MARLBOROUGH, MASS. – Skinner’s annual offering of Shaker material coalesced in a boutique online sale August 11-20 as the firm sold 185 lots to the highest bidder, resulting in $177,000 in gross sales and a 92 percent sell through by lot. The majority of the material was pulled from two collections, one in Bloomfield, Conn., and the other in upstate New York.
The sale was separated from the firm’s August Americana and Kolar collection auctions. While plenty of crossover exists between general Americana and Shaker material, Skinner’s partner and executive vice president Stephen Fletcher said that splitting them apart afforded certain advantages in the era of digital auctions.
“It gives these collections an identity,” Fletcher related, pointing to the separate catalog and the distinct advantage of not appearing alongside 1,000 other lots at the same time. The boutique sale is becoming more common in the digital age as material is given the spotlight without the overhead of a primetime auction.
“Things with good color and nice surface did well,” Fletcher said. “Shaker collectors, as much as the Shakers themselves, are attracted to perfection. When they see a piece that is pristine and clean, it brings substantially more money.”
The Bloomfield, Conn., consignor was a lifetime collector who had purchased what she could afford from dealers throughout New England. She indexed her collection on cards, writing similar forms she found in Shaker collecting books, where she purchased the pieces and the applicable dates.

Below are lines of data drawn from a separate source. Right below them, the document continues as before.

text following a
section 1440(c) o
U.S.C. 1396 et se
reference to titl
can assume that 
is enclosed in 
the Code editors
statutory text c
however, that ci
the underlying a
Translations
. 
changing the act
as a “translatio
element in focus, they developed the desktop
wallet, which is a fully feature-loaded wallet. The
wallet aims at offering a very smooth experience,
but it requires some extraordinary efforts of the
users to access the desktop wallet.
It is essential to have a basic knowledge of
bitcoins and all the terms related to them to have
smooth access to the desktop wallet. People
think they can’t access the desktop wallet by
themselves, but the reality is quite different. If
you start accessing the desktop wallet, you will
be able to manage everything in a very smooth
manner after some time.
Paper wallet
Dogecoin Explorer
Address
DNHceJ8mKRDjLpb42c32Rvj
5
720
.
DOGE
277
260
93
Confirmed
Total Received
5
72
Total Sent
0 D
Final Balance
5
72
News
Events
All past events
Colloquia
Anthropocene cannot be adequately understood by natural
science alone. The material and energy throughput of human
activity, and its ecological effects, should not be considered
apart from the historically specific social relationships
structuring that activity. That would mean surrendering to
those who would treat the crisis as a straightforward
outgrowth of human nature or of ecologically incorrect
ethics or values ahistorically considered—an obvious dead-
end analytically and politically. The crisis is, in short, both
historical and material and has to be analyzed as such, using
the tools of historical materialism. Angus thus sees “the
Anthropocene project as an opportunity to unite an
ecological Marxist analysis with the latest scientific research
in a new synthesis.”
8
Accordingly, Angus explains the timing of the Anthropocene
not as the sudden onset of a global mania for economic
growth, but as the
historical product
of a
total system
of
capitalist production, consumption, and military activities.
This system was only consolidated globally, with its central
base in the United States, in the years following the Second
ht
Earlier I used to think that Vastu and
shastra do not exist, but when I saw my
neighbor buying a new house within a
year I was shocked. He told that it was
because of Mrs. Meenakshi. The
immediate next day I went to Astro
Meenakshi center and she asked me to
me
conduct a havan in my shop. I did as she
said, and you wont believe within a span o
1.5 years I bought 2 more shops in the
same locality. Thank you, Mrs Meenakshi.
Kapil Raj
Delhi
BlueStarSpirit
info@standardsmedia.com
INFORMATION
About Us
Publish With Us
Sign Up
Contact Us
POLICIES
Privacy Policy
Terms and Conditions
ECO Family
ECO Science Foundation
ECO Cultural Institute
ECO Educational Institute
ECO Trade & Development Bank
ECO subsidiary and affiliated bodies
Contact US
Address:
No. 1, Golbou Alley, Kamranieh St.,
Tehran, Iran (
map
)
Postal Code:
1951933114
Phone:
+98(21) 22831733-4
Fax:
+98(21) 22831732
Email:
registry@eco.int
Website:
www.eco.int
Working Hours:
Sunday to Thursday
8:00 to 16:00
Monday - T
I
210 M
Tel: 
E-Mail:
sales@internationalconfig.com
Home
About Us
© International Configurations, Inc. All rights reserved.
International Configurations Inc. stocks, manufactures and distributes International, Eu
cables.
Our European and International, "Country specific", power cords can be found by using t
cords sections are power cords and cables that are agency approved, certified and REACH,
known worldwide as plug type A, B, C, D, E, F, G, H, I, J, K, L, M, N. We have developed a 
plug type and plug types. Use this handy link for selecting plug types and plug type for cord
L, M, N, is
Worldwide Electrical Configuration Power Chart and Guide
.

Among the top lots were two built-in case pieces. The top was governed by a yellow-painted cupboard over drawers from either Hancock, Mass., or New Lebanon, N.Y., circa 1840, that sold for $9,375. The piece was inscribed to the bottom “[N/W]CB March 21, 1840” and had provenance to Ed Clerk, Avis Howells, the Strauss Collection and The Rathbun Gallery. Coming in at $5,938 was a butternut chest of ten drawers that was a built-in piece in the trustee’s house at the Enfield community. It had been recovered from the house following a fire and had provenance to dealer Hazel Hayes.

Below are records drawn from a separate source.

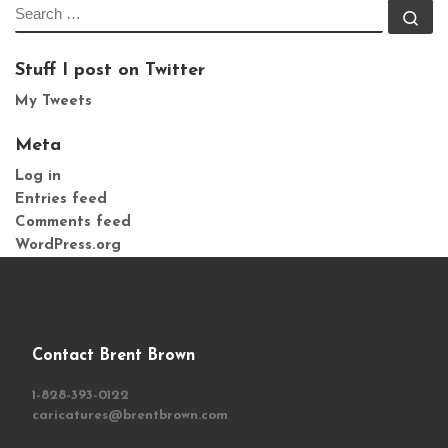
SEARCH
Se
Stuff I post on Twitter
My Tweets
Meta
Log in
Entries feed
Comments feed
WordPress.org
Contact Brent Brown
1-828-393-0122
caricatures@brentbrown.com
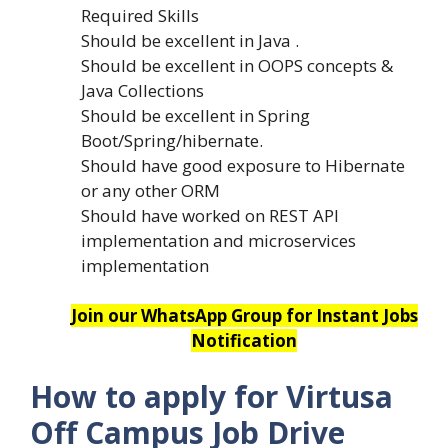
Required Skills
Should be excellent in Java .
Should be excellent in OOPS concepts &
Java Collections
Should be excellent in Spring
Boot/Spring/hibernate.
Should have good exposure to Hibernate
or any other ORM
Should have worked on REST API
implementation and microservices
implementation
Join our WhatsApp Group for Instant Jobs
Notification
How to apply for Virtusa
Off Campus Job Drive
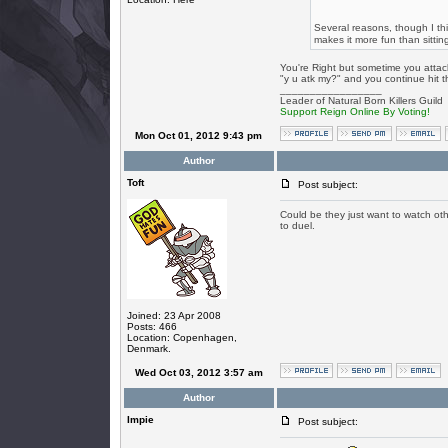
Several reasons, though I t
makes it more fun than sittin
You're Right but sometime you atta
"y u atk my?" and you continue hit 
_________________
Leader of Natural Born Killers Guild
Support Reign Online By Voting!
Mon Oct 01, 2012 9:43 pm
Author
Toft
Post subject:
Could be they just want to watch ot
to duel.
Joined: 23 Apr 2008
Posts: 466
Location: Copenhagen,
Denmark.
Wed Oct 03, 2012 3:57 am
Author
Impie
Post subject:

Smalls sold particularly well, including the very small: a $6,875 result for a bittersweet painted three-finger oval pantry box in original surface and measuring 2 inches high by 5¼ inches wide. The auction house believed a 6½-inch-long putty white-painted and carved dipper to be from New York or New England, circa 1830-50, and it brought $5,313.
Selling for $4,063 on a $500 estimate was a cherry wall shelf with iron hogscraper candlestick from Hancock, Mass. Both of the items were used in the meeting house in Hancock and had come by means of the Church family with provenance to dealer Richard Rasso. This was the Bloomfield collector’s favorite item in the collection.

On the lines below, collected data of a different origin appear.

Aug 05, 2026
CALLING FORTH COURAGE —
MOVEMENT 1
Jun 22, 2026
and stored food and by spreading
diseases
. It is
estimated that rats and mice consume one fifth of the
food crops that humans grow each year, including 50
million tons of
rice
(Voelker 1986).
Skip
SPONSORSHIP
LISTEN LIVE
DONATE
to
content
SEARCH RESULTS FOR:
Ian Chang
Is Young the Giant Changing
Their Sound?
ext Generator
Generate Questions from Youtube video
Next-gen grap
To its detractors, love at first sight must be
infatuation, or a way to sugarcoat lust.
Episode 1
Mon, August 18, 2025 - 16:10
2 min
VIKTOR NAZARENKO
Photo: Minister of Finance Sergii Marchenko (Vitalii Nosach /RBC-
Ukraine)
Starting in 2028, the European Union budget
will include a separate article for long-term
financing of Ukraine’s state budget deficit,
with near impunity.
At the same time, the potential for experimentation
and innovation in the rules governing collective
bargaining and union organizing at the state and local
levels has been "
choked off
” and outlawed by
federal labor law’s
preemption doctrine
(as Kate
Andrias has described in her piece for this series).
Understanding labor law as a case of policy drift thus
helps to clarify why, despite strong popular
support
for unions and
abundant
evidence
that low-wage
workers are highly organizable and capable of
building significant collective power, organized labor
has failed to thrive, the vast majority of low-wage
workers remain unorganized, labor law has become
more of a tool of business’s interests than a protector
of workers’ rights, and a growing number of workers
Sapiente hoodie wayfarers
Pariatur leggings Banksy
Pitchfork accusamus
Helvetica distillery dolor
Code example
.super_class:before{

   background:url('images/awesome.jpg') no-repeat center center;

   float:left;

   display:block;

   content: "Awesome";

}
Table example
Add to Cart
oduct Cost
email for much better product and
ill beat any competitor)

Bidders also took a liking to a 9-inch diameter yellow-painted pine Sister’s pail, which sold for $5,000. It was signed on the bottom “M*C.” and inscribed in pencil “Martha Crooker 1853.” The auction house noted, “Sister Martha Crooker (1825-1895) gathered into the Church Family at Canterbury on June 17, 1886, and was a nurse. She has prior been a Sister at the Enfield community.” The pail had provenance from the Priscilla Archibald estate.
Fletcher noted that many people made appointments to come view the material, while others were assuaged by the auction house’s condition reports and images.